> **Data excerpts**:
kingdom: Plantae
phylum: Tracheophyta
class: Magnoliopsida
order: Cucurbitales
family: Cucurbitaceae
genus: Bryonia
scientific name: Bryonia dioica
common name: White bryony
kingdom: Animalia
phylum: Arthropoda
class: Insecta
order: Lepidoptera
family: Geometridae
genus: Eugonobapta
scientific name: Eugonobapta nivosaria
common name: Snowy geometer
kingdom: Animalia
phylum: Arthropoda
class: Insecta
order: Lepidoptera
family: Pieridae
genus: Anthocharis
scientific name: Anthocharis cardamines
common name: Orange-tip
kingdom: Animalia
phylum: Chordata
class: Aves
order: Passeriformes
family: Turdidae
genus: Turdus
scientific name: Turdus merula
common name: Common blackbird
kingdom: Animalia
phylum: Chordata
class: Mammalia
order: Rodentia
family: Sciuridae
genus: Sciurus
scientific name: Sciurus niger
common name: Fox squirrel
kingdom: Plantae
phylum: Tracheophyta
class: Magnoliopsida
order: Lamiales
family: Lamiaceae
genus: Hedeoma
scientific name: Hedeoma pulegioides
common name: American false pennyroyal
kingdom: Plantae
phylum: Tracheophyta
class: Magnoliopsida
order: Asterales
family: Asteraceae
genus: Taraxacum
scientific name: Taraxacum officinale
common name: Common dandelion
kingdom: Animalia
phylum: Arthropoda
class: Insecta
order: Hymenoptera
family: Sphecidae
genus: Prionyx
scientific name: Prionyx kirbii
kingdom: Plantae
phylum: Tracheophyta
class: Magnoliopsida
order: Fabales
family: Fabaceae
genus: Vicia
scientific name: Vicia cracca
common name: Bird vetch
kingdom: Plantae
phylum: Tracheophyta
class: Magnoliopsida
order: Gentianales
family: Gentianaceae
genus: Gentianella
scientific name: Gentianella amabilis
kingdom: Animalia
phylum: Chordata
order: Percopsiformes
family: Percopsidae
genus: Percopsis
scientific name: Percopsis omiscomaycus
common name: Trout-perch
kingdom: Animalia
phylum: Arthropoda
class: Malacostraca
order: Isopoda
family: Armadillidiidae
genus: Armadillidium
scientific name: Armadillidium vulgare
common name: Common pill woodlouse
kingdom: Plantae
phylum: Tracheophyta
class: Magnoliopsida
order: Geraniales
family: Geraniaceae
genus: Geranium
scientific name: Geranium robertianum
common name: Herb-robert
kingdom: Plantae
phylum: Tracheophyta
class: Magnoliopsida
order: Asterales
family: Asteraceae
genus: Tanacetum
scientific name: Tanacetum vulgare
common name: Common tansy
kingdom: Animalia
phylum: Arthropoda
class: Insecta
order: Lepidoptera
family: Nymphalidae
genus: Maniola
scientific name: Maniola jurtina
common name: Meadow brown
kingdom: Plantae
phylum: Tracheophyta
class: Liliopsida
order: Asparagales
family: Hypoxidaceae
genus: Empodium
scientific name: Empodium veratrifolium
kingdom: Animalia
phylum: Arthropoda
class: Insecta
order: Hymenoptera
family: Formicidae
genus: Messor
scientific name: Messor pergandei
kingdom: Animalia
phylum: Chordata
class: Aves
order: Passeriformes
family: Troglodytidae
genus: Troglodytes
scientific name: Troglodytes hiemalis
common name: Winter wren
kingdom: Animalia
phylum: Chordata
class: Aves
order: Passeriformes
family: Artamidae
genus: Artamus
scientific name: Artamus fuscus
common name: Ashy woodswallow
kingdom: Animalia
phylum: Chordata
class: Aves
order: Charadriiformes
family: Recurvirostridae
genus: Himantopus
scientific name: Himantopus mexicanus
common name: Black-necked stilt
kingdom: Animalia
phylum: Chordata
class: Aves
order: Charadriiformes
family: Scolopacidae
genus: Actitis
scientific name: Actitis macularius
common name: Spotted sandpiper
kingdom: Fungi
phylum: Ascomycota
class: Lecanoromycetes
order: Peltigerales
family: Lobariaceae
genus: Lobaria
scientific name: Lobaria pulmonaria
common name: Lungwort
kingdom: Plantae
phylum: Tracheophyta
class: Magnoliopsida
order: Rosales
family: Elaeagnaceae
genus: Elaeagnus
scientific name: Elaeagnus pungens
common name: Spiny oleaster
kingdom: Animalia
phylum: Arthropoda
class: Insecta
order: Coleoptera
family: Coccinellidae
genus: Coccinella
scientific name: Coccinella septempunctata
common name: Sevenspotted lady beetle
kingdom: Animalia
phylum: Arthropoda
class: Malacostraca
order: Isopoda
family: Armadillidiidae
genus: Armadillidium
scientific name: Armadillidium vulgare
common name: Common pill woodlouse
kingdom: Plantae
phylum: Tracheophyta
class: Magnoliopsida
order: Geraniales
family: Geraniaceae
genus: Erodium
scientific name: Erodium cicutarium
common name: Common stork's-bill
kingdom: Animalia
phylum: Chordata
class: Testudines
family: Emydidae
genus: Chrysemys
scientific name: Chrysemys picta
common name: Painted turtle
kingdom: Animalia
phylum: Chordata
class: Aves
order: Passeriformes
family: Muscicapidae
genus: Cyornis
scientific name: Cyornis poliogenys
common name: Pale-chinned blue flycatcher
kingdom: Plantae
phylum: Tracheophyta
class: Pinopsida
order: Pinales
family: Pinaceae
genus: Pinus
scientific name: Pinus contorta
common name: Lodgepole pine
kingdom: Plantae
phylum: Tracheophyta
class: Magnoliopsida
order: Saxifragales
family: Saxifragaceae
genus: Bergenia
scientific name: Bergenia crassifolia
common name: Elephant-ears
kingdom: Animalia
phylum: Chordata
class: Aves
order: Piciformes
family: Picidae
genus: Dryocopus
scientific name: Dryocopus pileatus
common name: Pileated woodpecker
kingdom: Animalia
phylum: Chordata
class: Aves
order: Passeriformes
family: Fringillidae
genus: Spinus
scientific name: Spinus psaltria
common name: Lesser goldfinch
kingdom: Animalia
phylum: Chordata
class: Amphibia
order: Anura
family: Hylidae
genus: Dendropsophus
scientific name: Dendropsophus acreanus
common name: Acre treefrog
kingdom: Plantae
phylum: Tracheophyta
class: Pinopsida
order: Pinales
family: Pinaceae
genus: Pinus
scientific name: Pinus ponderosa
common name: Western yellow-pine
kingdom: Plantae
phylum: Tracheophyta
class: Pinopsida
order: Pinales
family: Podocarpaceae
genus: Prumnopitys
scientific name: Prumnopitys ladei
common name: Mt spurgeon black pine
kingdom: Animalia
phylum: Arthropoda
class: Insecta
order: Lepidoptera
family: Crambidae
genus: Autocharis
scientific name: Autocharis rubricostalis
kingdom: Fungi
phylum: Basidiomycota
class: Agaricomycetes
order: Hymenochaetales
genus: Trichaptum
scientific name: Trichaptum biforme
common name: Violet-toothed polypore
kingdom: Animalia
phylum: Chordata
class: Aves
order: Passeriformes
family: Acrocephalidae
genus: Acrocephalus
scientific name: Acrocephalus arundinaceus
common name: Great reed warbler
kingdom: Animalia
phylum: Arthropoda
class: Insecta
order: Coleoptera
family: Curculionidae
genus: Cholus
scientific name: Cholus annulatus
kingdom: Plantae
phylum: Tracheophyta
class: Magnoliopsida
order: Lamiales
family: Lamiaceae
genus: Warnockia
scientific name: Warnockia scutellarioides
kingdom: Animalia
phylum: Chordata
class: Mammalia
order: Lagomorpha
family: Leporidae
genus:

> **Work to be completed**:
Print every line of the material above word for word, keeping the original order and wording.

> **The reply**:
kingdom: Plantae
phylum: Tracheophyta
class: Magnoliopsida
order: Cucurbitales
family: Cucurbitaceae
genus: Bryonia
scientific name: Bryonia dioica
common name: White bryony
kingdom: Animalia
phylum: Arthropoda
class: Insecta
order: Lepidoptera
family: Geometridae
genus: Eugonobapta
scientific name: Eugonobapta nivosaria
common name: Snowy geometer
kingdom: Animalia
phylum: Arthropoda
class: Insecta
order: Lepidoptera
family: Pieridae
genus: Anthocharis
scientific name: Anthocharis cardamines
common name: Orange-tip
kingdom: Animalia
phylum: Chordata
class: Aves
order: Passeriformes
family: Turdidae
genus: Turdus
scientific name: Turdus merula
common name: Common blackbird
kingdom: Animalia
phylum: Chordata
class: Mammalia
order: Rodentia
family: Sciuridae
genus: Sciurus
scientific name: Sciurus niger
common name: Fox squirrel
kingdom: Plantae
phylum: Tracheophyta
class: Magnoliopsida
order: Lamiales
family: Lamiaceae
genus: Hedeoma
scientific name: Hedeoma pulegioides
common name: American false pennyroyal
kingdom: Plantae
phylum: Tracheophyta
class: Magnoliopsida
order: Asterales
family: Asteraceae
genus: Taraxacum
scientific name: Taraxacum officinale
common name: Common dandelion
kingdom: Animalia
phylum: Arthropoda
class: Insecta
order: Hymenoptera
family: Sphecidae
genus: Prionyx
scientific name: Prionyx kirbii
kingdom: Plantae
phylum: Tracheophyta
class: Magnoliopsida
order: Fabales
family: Fabaceae
genus: Vicia
scientific name: Vicia cracca
common name: Bird vetch
kingdom: Plantae
phylum: Tracheophyta
class: Magnoliopsida
order: Gentianales
family: Gentianaceae
genus: Gentianella
scientific name: Gentianella amabilis
kingdom: Animalia
phylum: Chordata
order: Percopsiformes
family: Percopsidae
genus: Percopsis
scientific name: Percopsis omiscomaycus
common name: Trout-perch
kingdom: Animalia
phylum: Arthropoda
class: Malacostraca
order: Isopoda
family: Armadillidiidae
genus: Armadillidium
scientific name: Armadillidium vulgare
common name: Common pill woodlouse
kingdom: Plantae
phylum: Tracheophyta
class: Magnoliopsida
order: Geraniales
family: Geraniaceae
genus: Geranium
scientific name: Geranium robertianum
common name: Herb-robert
kingdom: Plantae
phylum: Tracheophyta
class: Magnoliopsida
order: Asterales
family: Asteraceae
genus: Tanacetum
scientific name: Tanacetum vulgare
common name: Common tansy
kingdom: Animalia
phylum: Arthropoda
class: Insecta
order: Lepidoptera
family: Nymphalidae
genus: Maniola
scientific name: Maniola jurtina
common name: Meadow brown
kingdom: Plantae
phylum: Tracheophyta
class: Liliopsida
order: Asparagales
family: Hypoxidaceae
genus: Empodium
scientific name: Empodium veratrifolium
kingdom: Animalia
phylum: Arthropoda
class: Insecta
order: Hymenoptera
family: Formicidae
genus: Messor
scientific name: Messor pergandei
kingdom: Animalia
phylum: Chordata
class: Aves
order: Passeriformes
family: Troglodytidae
genus: Troglodytes
scientific name: Troglodytes hiemalis
common name: Winter wren
kingdom: Animalia
phylum: Chordata
class: Aves
order: Passeriformes
family: Artamidae
genus: Artamus
scientific name: Artamus fuscus
common name: Ashy woodswallow
kingdom: Animalia
phylum: Chordata
class: Aves
order: Charadriiformes
family: Recurvirostridae
genus: Himantopus
scientific name: Himantopus mexicanus
common name: Black-necked stilt
kingdom: Animalia
phylum: Chordata
class: Aves
order: Charadriiformes
family: Scolopacidae
genus: Actitis
scientific name: Actitis macularius
common name: Spotted sandpiper
kingdom: Fungi
phylum: Ascomycota
class: Lecanoromycetes
order: Peltigerales
family: Lobariaceae
genus: Lobaria
scientific name: Lobaria pulmonaria
common name: Lungwort
kingdom: Plantae
phylum: Tracheophyta
class: Magnoliopsida
order: Rosales
family: Elaeagnaceae
genus: Elaeagnus
scientific name: Elaeagnus pungens
common name: Spiny oleaster
kingdom: Animalia
phylum: Arthropoda
class: Insecta
order: Coleoptera
family: Coccinellidae
genus: Coccinella
scientific name: Coccinella septempunctata
common name: Sevenspotted lady beetle
kingdom: Animalia
phylum: Arthropoda
class: Malacostraca
order: Isopoda
family: Armadillidiidae
genus: Armadillidium
scientific name: Armadillidium vulgare
common name: Common pill woodlouse
kingdom: Plantae
phylum: Tracheophyta
class: Magnoliopsida
order: Geraniales
family: Geraniaceae
genus: Erodium
scientific name: Erodium cicutarium
common name: Common stork's-bill
kingdom: Animalia
phylum: Chordata
class: Testudines
family: Emydidae
genus: Chrysemys
scientific name: Chrysemys picta
common name: Painted turtle
kingdom: Animalia
phylum: Chordata
class: Aves
order: Passeriformes
family: Muscicapidae
genus: Cyornis
scientific name: Cyornis poliogenys
common name: Pale-chinned blue flycatcher
kingdom: Plantae
phylum: Tracheophyta
class: Pinopsida
order: Pinales
family: Pinaceae
genus: Pinus
scientific name: Pinus contorta
common name: Lodgepole pine
kingdom: Plantae
phylum: Tracheophyta
class: Magnoliopsida
order: Saxifragales
family: Saxifragaceae
genus: Bergenia
scientific name: Bergenia crassifolia
common name: Elephant-ears
kingdom: Animalia
phylum: Chordata
class: Aves
order: Piciformes
family: Picidae
genus: Dryocopus
scientific name: Dryocopus pileatus
common name: Pileated woodpecker
kingdom: Animalia
phylum: Chordata
class: Aves
order: Passeriformes
family: Fringillidae
genus: Spinus
scientific name: Spinus psaltria
common name: Lesser goldfinch
kingdom: Animalia
phylum: Chordata
class: Amphibia
order: Anura
family: Hylidae
genus: Dendropsophus
scientific name: Dendropsophus acreanus
common name: Acre treefrog
kingdom: Plantae
phylum: Tracheophyta
class: Pinopsida
order: Pinales
family: Pinaceae
genus: Pinus
scientific name: Pinus ponderosa
common name: Western yellow-pine
kingdom: Plantae
phylum: Tracheophyta
class: Pinopsida
order: Pinales
family: Podocarpaceae
genus: Prumnopitys
scientific name: Prumnopitys ladei
common name: Mt spurgeon black pine
kingdom: Animalia
phylum: Arthropoda
class: Insecta
order: Lepidoptera
family: Crambidae
genus: Autocharis
scientific name: Autocharis rubricostalis
kingdom: Fungi
phylum: Basidiomycota
class: Agaricomycetes
order: Hymenochaetales
genus: Trichaptum
scientific name: Trichaptum biforme
common name: Violet-toothed polypore
kingdom: Animalia
phylum: Chordata
class: Aves
order: Passeriformes
family: Acrocephalidae
genus: Acrocephalus
scientific name: Acrocephalus arundinaceus
common name: Great reed warbler
kingdom: Animalia
phylum: Arthropoda
class: Insecta
order: Coleoptera
family: Curculionidae
genus: Cholus
scientific name: Cholus annulatus
kingdom: Plantae
phylum: Tracheophyta
class: Magnoliopsida
order: Lamiales
family: Lamiaceae
genus: Warnockia
scientific name: Warnockia scutellarioides
kingdom: Animalia
phylum: Chordata
class: Mammalia
order: Lagomorpha
family: Leporidae
genus:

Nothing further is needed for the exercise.